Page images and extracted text
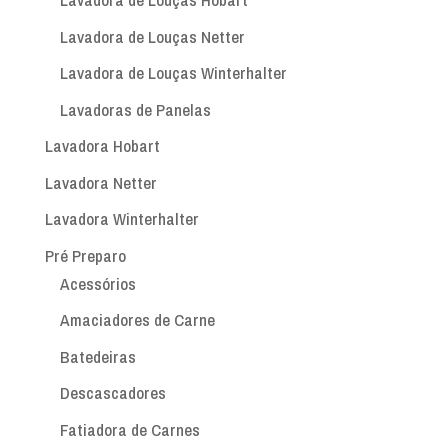
Lavadora de Louças Netter
Lavadora de Louças Winterhalter
Lavadoras de Panelas
Lavadora Hobart
Lavadora Netter
Lavadora Winterhalter
Pré Preparo
Acessórios
Amaciadores de Carne
Batedeiras
Descascadores
Fatiadora de Carnes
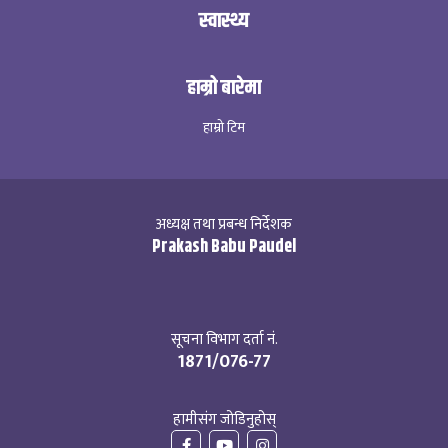
स्वास्थ्य
हाम्रो बारेमा
हाम्रो टिम
अध्यक्ष तथा प्रबन्ध निर्देशक
Prakash Babu Paudel
सूचना विभाग दर्ता नं.
1871/076-77
हामीसंग जोडिनुहोस्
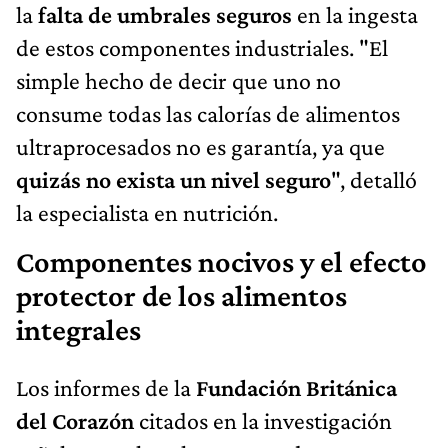
la
falta de umbrales seguros
en la ingesta
de estos componentes industriales. "El
simple hecho de decir que uno no
consume todas las calorías de alimentos
ultraprocesados no es garantía, ya que
quizás no exista un nivel seguro
", detalló
la especialista en nutrición.
Componentes nocivos y el efecto
protector de los alimentos
integrales
Los informes de la
Fundación Británica
del Corazón
citados en la investigación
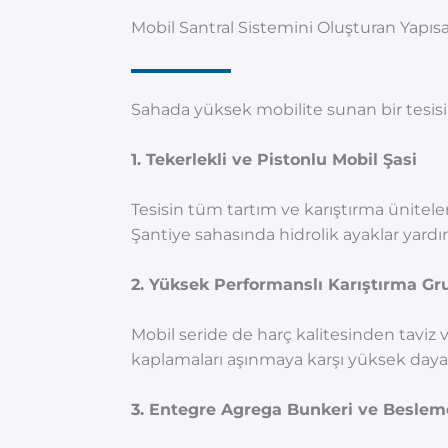
Mobil Santral Sistemini Oluşturan Yapısa
Sahada yüksek mobilite sunan bir tesisin 
1. Tekerlekli ve Pistonlu Mobil Şasi
Tesisin tüm tartım ve karıştırma üniteler
Şantiye sahasında hidrolik ayaklar yardımı
2. Yüksek Performanslı Karıştırma Gr
Mobil seride de harç kalitesinden taviz v
kaplamaları aşınmaya karşı yüksek day
3. Entegre Agrega Bunkeri ve Beslem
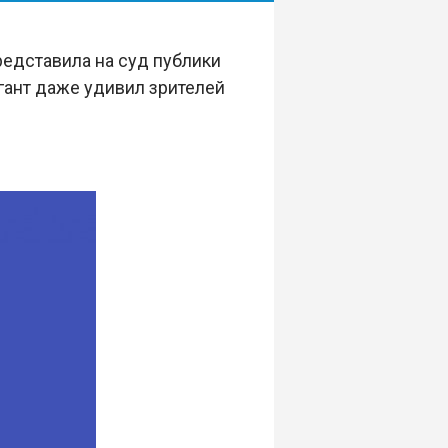
редставила на суд публики
гант даже удивил зрителей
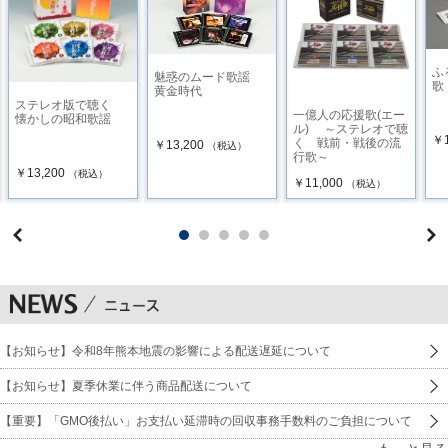
1 赤城しぐれ ／ 霧島 昇
2 すみだ川※ ／ 東海林太郎、島倉千代子
ふ
魅惑のムード歌謡
歌
黄金時代
3 青い背広で ／ 藤山一郎
ステレオ版で聴く
一億人の応援歌(エー
懐かしの昭和歌謡
ル) ～ステレオで聴
￥1
く 戦前・戦後の流
4 別れのブルース ／ 淡谷のり子
￥13,200
（税込）
行歌～
￥13,200
（税込）
￥11,000
5 麦と兵隊 ／ 東海林太郎
（税込）
6 雨のブルース ／ 淡谷のり子
7 宵待草 ／ 高峰三枝子
8 旅の夜風※ ／ 霧島 昇
9 名月赤城山 ／ 東海林太郎
【お知らせ】令和8年熊本地震の影響による配送遅延について
【お知らせ】夏季休業に伴う商品配送について
10 上海の街角で ／ 東海林太郎
【重要】「GMO後払い」お支払い延滞時の回収事務手数料のご負担について
11 一杯のコーヒーから※ ／ 霧島 昇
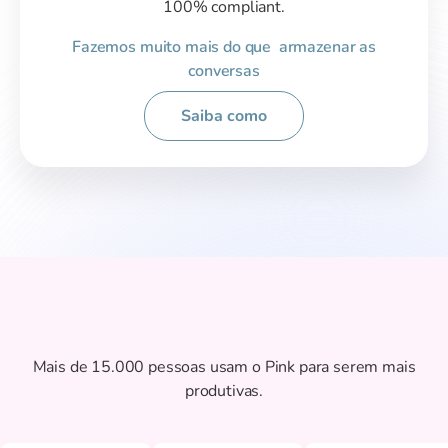
100% compliant.
Fazemos muito mais do que armazenar as
conversas
Saiba como
Mais de 15.000 pessoas usam o Pink para serem mais
produtivas.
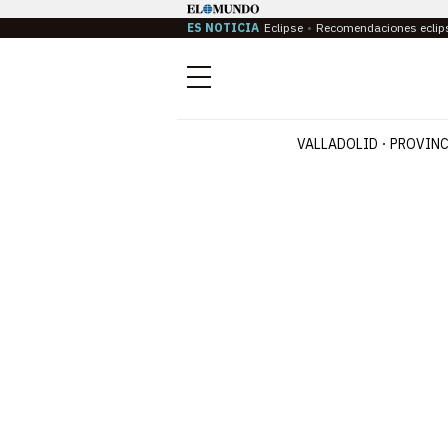
ES NOTICIA
Eclipse
Recomendaciones eclip
Menú
VALLADOLID
PROVINC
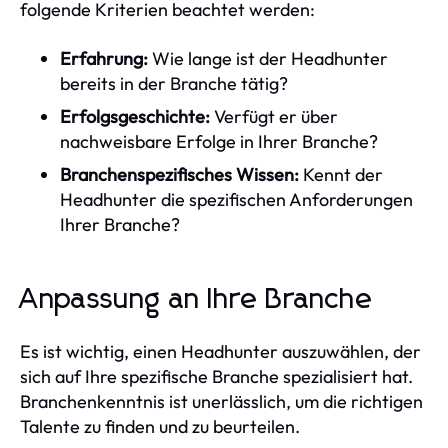
folgende Kriterien beachtet werden:
Erfahrung:
Wie lange ist der Headhunter
bereits in der Branche tätig?
Erfolgsgeschichte:
Verfügt er über
nachweisbare Erfolge in Ihrer Branche?
Branchenspezifisches Wissen:
Kennt der
Headhunter die spezifischen Anforderungen
Ihrer Branche?
Anpassung an Ihre Branche
Es ist wichtig, einen Headhunter auszuwählen, der
sich auf Ihre spezifische Branche spezialisiert hat.
Branchenkenntnis ist unerlässlich, um die richtigen
Talente zu finden und zu beurteilen.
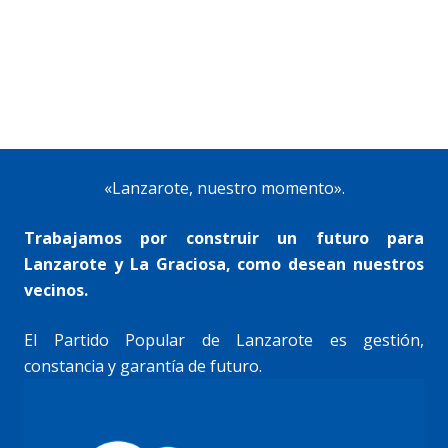
«Lanzarote, nuestro momento».
Trabajamos por construir un futuro para
Lanzarote y La Graciosa, como desean nuestros
vecinos.
El Partido Popular de Lanzarote es gestión,
constancia y garantía de futuro.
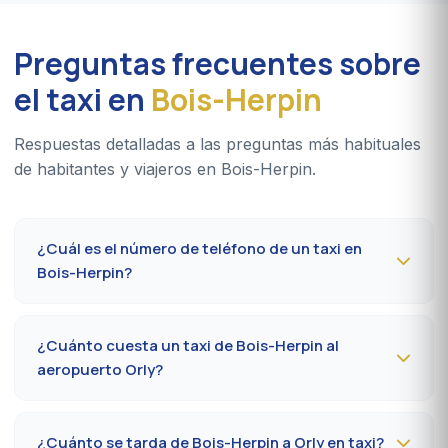
Preguntas frecuentes sobre
el taxi en
Bois-Herpin
Respuestas detalladas a las preguntas más habituales
de habitantes y viajeros en Bois-Herpin.
¿Cuál es el número de teléfono de un taxi en
Bois-Herpin?
Para reservar un taxi en Bois-Herpin 24 h/24, marque el
09 80 80 04 62
o escriba por
WhatsApp al 06 59 27
¿Cuánto cuesta un taxi de Bois-Herpin al
44 65
. Confirmación por SMS en menos de 30 minutos;
aeropuerto Orly?
recogida en la comuna entre 10 y 20 minutos.
El trayecto Bois-Herpin (91800) → aeropuerto París-Orly
cuesta
50-70 €
de día y
70-90 €
de noche, los
¿Cuánto se tarda de Bois-Herpin a Orly en taxi?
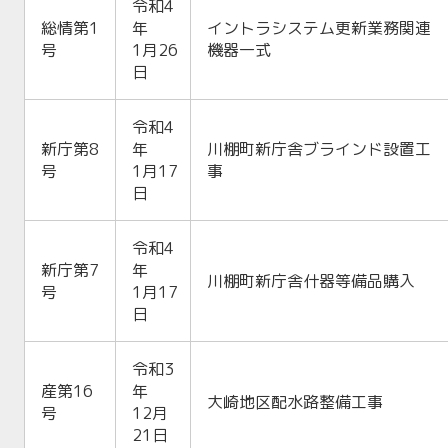
令和4
総情第1
年
イントラシステム更新業務関連
号
1月26
機器一式
日
令和4
新庁第8
年
川棚町新庁舎ブラインド設置工
号
1月17
事
日
令和4
新庁第7
年
川棚町新庁舎什器等備品購入
号
1月17
日
令和3
産第16
年
大崎地区配水路整備工事
号
12月
21日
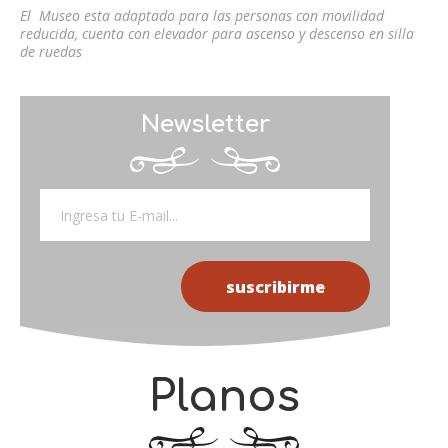
El Museo esta adaptado para las personas con movilidad
reducida, cuenta con elevador para ascenso y descenso en silla
de ruedas
Newsletter
Planos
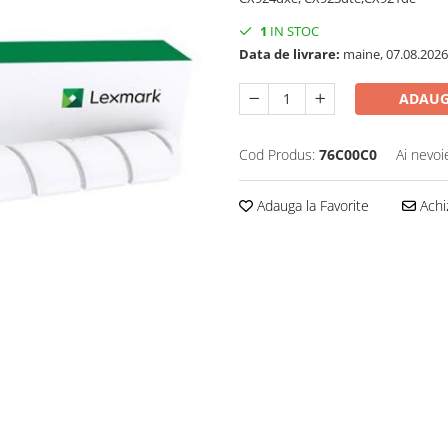
1
IN STOC
Data de livrare:
maine, 07.08.2026
ADAUG
Cod Produs:
76C00C0
Ai nevoi
Adauga la Favorite
Achi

■ Task prompt
All entries above are to be set down word for word, and the pictures are to be left out.

■ Result of the exercise
Lavadora de Louças Netter
Lavadora de Louças Winterhalter
Lavadoras de Panelas
Lavadora Hobart
Lavadora Netter
Lavadora Winterhalter
Pré Preparo
Acessórios
Amaciadores de Carne
Batedeiras
Descascadores
Fatiadora de Carnes
स्वास्थ्य
हाम्रो बारेमा
हाम्रो टिम
अध्यक्ष तथा प्रबन्ध निर्देशक
Prakash Babu Paudel
सूचना विभाग दर्ता नं.
1871/076-77
हामीसंग जोडिनुहोस्
la
falta de umbrales seguros
en la ingesta
de estos componentes industriales. "El
simple hecho de decir que uno no
consume todas las calorías de alimentos
ultraprocesados no es garantía, ya que
quizás no exista un nivel seguro
", detalló
la especialista en nutrición.
Componentes nocivos y el efecto
protector de los alimentos
integrales
Los informes de la
Fundación Británica
del Corazón
citados en la investigación
Mobil Santral Sistemini Oluşturan Yapısa
Sahada yüksek mobilite sunan bir tesisin 
1. Tekerlekli ve Pistonlu Mobil Şasi
Tesisin tüm tartım ve karıştırma üniteler
Şantiye sahasında hidrolik ayaklar yardımı
2. Yüksek Performanslı Karıştırma Gr
Mobil seride de harç kalitesinden taviz v
kaplamaları aşınmaya karşı yüksek day
3. Entegre Agrega Bunkeri ve Beslem
редставила на суд публики
гант даже удивил зрителей
1 赤城しぐれ ／ 霧島 昇
2 すみだ川※ ／ 東海林太郎、島倉千代子
ふ
魅惑のムード歌謡
歌
黄金時代
3 青い背広で ／ 藤山一郎
ステレオ版で聴く
一億人の応援歌(エー
懐かしの昭和歌謡
ル) ～ステレオで聴
￥1
く 戦前・戦後の流
4 別れのブルース ／ 淡谷のり子
￥13,200
（税込）
行歌～
￥13,200
（税込）
￥11,000
5 麦と兵隊 ／ 東海林太郎
（税込）
6 雨のブルース ／ 淡谷のり子
7 宵待草 ／ 高峰三枝子
8 旅の夜風※ ／ 霧島 昇
9 名月赤城山 ／ 東海林太郎
【お知らせ】令和8年熊本地震の影響による配送遅延について
【お知らせ】夏季休業に伴う商品配送について
10 上海の街角で ／ 東海林太郎
【重要】「GMO後払い」お支払い延滞時の回収事務手数料のご負担について
11 一杯のコーヒーから※ ／ 霧島 昇
100% compliant.
Fazemos muito mais do que armazenar as
conversas
Saiba como
Mais de 15.000 pessoas usam o Pink para serem mais
produtivas.
ES NOTICIA
Eclipse
Recomendaciones eclip
Menú
VALLADOLID
PROVINC
folgende Kriterien beachtet werden:
Erfahrung:
Wie lange ist der Headhunter
bereits in der Branche tätig?
Erfolgsgeschichte:
Verfügt er über
nachweisbare Erfolge in Ihrer Branche?
Branchenspezifisches Wissen:
Kennt der
Headhunter die spezifischen Anforderungen
Ihrer Branche?
Anpassung an Ihre Branche
Es ist wichtig, einen Headhunter auszuwählen, der
sich auf Ihre spezifische Branche spezialisiert hat.
Branchenkenntnis ist unerlässlich, um die richtigen
Talente zu finden und zu beurteilen.
«Lanzarote, nuestro momento».
Trabajamos por construir un futuro para
Lanzarote y La Graciosa, como desean nuestros
vecinos.
El Partido Popular de Lanzarote es gestión,
constancia y garantía de futuro.
Preguntas frecuentes sobre
el taxi en
Bois-Herpin
Respuestas detalladas a las preguntas más habituales
de habitantes y viajeros en Bois-Herpin.
¿Cuál es el número de teléfono de un taxi en
Bois-Herpin?
Para reservar un taxi en Bois-Herpin 24 h/24, marque el
09 80 80 04 62
o escriba por
WhatsApp al 06 59 27
¿Cuánto cuesta un taxi de Bois-Herpin al
44 65
. Confirmación por SMS en menos de 30 minutos;
aeropuerto Orly?
recogida en la comuna entre 10 y 20 minutos.
El trayecto Bois-Herpin (91800) → aeropuerto París-Orly
cuesta
50-70 €
de día y
70-90 €
de noche, los
¿Cuánto se tarda de Bois-Herpin a Orly en taxi?
令和4
総情第1
年
イントラシステム更新業務関連
号
1月26
機器一式
日
令和4
新庁第8
年
川棚町新庁舎ブラインド設置工
号
1月17
事
日
令和4
新庁第7
年
川棚町新庁舎什器等備品購入
号
1月17
日
令和3
産第16
年
大崎地区配水路整備工事
号
12月
21日
El Museo esta adaptado para las personas con movilidad
reducida, cuenta con elevador para ascenso y descenso en silla
de ruedas
Newsletter
Planos
1
IN STOC
Data de livrare:
maine, 07.08.2026
ADAUG
Cod Produs:
76C00C0
Ai nevoi
Adauga la Favorite
Achi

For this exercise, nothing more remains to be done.